The NeRSemble 3D Head Avatar Benchmark

based on the data from

NeRSemble: Multi-view Radiance Field Reconstruction of Human Heads

Technical University of Munich
SIGGRAPH 2023 [Paper]
teaser

Introduction

The NeRSemble benchmark aims to make research for photorealistic 3D head avatars more comparable. The benchmark studies distinct phenomena of 3D head avatar creation, such as extreme facial expressions, slow motion captures of shaking long hair, or complicated light reflection and refraction patterns of glasses. To this end, v1 of the benchmark introduces two tasks: Dynamic Novel View Synthesis on Heads and FLAME-driven Monocular Head Avatar Reconstruction. These tasks assess two core desiderata of 3D avatars: While the novel view synthesis challenge focuses on best possible rendering quality of complex moving scenes, the avatar animation challenge is concerned with how well a driving signal is translated into an avatar.

Dynamic Novel View Synthesis.
The first task, dynamic novel view synthesis, is particular interesting for digital humans where the bar for a free viewpoint video to be perceived as ”real” is exceptionally high due to human sensitivity to faces. Human heads constitute an excellent playground to benchmark dynamic novel view synthesis methods, as many complex physical phenomena such as topological changes, light reflections and refractions, sub-surface scattering, or fast movements of thin structures can be studied in a very controlled setting. In the benchmark, 13 synchronized video streams for 5 challenging human head sequences will be provided to reconstruct a high-quality dynamic 3D representation.

FLAME-driven Monocular Head Avatar Reconstruction.
On the other hand, the monocular FLAME avatar challenge poses an under-constrained setting as data from only a single frontal camera is provided, mimicing the use-case of a user casually creating an avatar of themselves with their phone. Here, the focus lies on re-animating the avatar with unseen expressions and rendering it from unseen views. In the interest of comparability, we restrict the driving signal to FLAME expression codes which currently is a popular choice for animating a 3D head avatar. The benchmark dataset provides high-quality FLAME trackings that were obtained by fitting the 3D face model to accurate 3D point clouds reconstructed from all 16 camera views.

For all benchmark tasks, evaluation is performed on hold-out camera viewpoints that are not part of the published benchmark data.

Download the benchmark data

The benchmark data is based on the NeRSemble dataset.
To download the benchmark data, please follow the steps in our NeRSemble benchmark github repo.

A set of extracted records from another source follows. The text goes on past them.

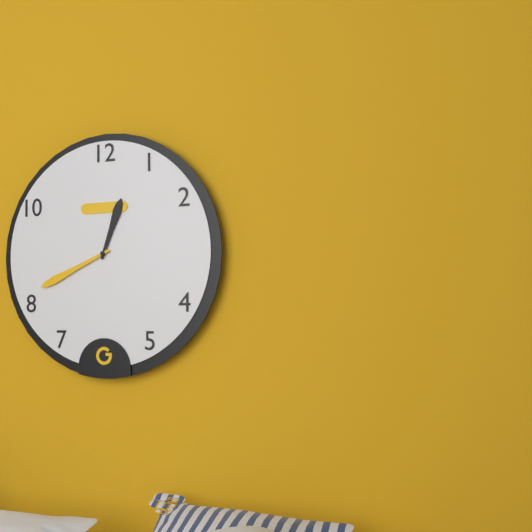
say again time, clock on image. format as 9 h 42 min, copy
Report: 12 h 41 min
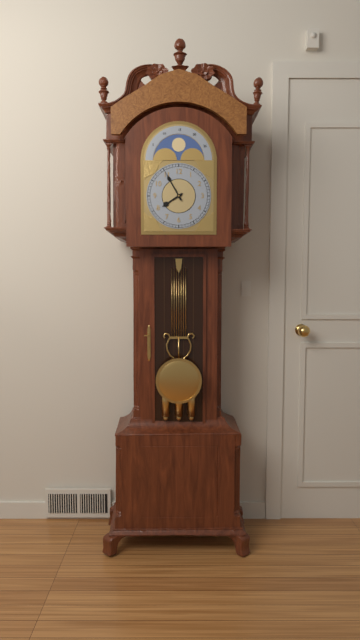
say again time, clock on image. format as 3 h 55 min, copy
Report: 7 h 55 min
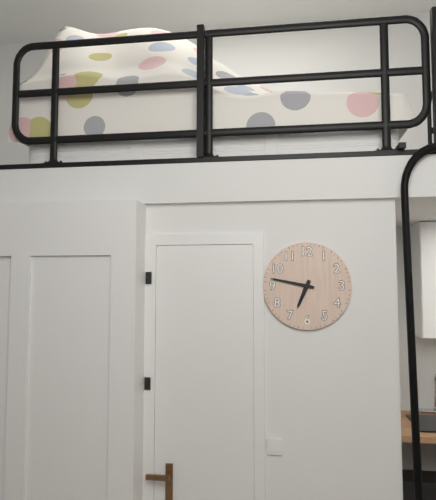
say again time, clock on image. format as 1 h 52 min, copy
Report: 6 h 47 min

You will first have to request access to the NeRSemble dataset via this form. Once your application is approved (typically within 1 day), you can use the convenient download scripts in the repo to obtain the benchmark data.

Benchmark Tasks

Dynamic Novel View Synthesis

FLAME-driven Monocular Head Avatar Reconstruction

Citation

If you use the NeRSemble benchmark data or code please cite:

@article{kirschstein2023nersemble,
    author = {Kirschstein, Tobias and Qian, Shenhan and Giebenhain, Simon and Walter, Tim and Nie\ss{}ner, Matthias},
    title = {NeRSemble: Multi-View Radiance Field Reconstruction of Human Heads},
    year = {2023},
    issue_date = {August 2023},
    publisher = {Association for Computing Machinery},
    address = {New York, NY, USA},
    volume = {42},
    number = {4},
    issn = {0730-0301},
    url = {https://doi.org/10.1145/3592455},
    doi = {10.1145/3592455},
    journal = {ACM Trans. Graph.},
    month = {jul},
    articleno = {161},
    numpages = {14},
}

License

The NeRSemble benchmark data is released under the same Terms of Use as the NeRSemble dataset, which you can have to agree to before access is granted.